This repository is the official upstream Google Fonts Axis Registry.

This data-set is synced into the central github.com/google/fonts git repo, through which all Google Fonts assets are onboarded.

The actual Axis Registry lives within the actual live Google Fonts product, surfaced at fonts.google.com/variablefonts#axis-definitions – so axis definitions are only final when they appear on that page, and this repository will from time to time contain fresh data not in the live system, and subject to change.

The AxisRegistry Python Module

This repo is structured as a Python package/module, providing easy access to the registry data-set from Python programs.

The Python package contains a collection of metadata source files that collectively form the Google Fonts Axis Registry.

This module is the central place for dataset updates. After updates are made here on the main branch, the maintainers of the central repo will update subtree located at google/fonts/axisregistry and then work to push those changes through to the live Google Fonts API via sandbox servers, according to the typical push process. For more detailed information, please see the Axis Registry section of the google/fonts repository explained article in the GF Guide.

Axis Metadata Fields

Why does Google Fonts have its own Axis Registry?

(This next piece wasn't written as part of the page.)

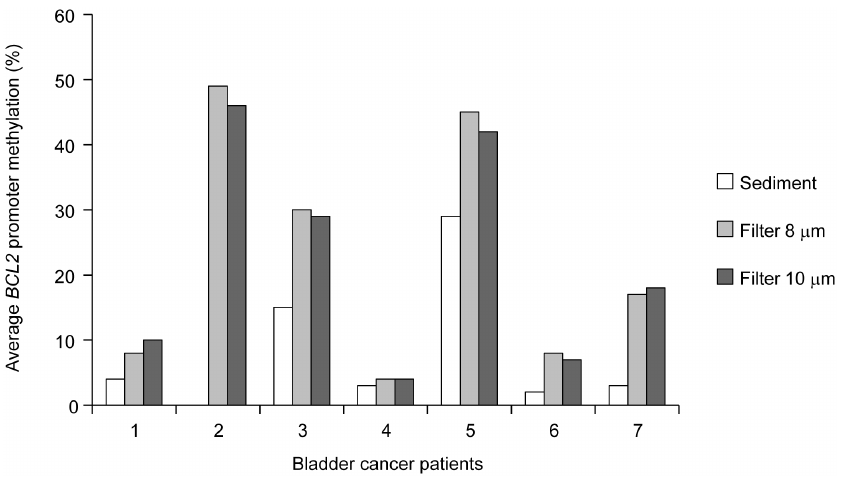
Figure 2. Comparison of levels of tumor-derived DNA in urine samples prepared by sedimentation or filtration. Average methylation levels of the BCL2 promoter CpG island in urine samples from seven bladder cancer patients, as determined by pyrosequencing. Sediment and two filter samples (8 and 10 m m pore size, respectively) were prepared from each urine sample. The sediment sample from patient 2 is missing due to failed DNA extraction.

We support a superset of the OpenType axis registry axis set, and use additional metadata for each axis. Axes present in a font file but not in this registry will not function via our API. No variable font is expected to support all of the axes here.

Any font foundry or distributor library that offers variable fonts has a implicit, latent, de-facto axis registry, which can be extracted by scanning the library for axes' tags, labels, and min/def/max values. While in 2016 Microsoft originally offered to include more axes in the OpenType 1.8 specification (github.com/microsoft/OpenTypeDesignVariationAxisTags), by August 2020 this effort had stalled. We hope more foundries and distributors will publish documents like this that make their axes explicit, to encourage of adoption of variable fonts throughout the industry, and provide source material for a future update to the OpenType specification's axis registry.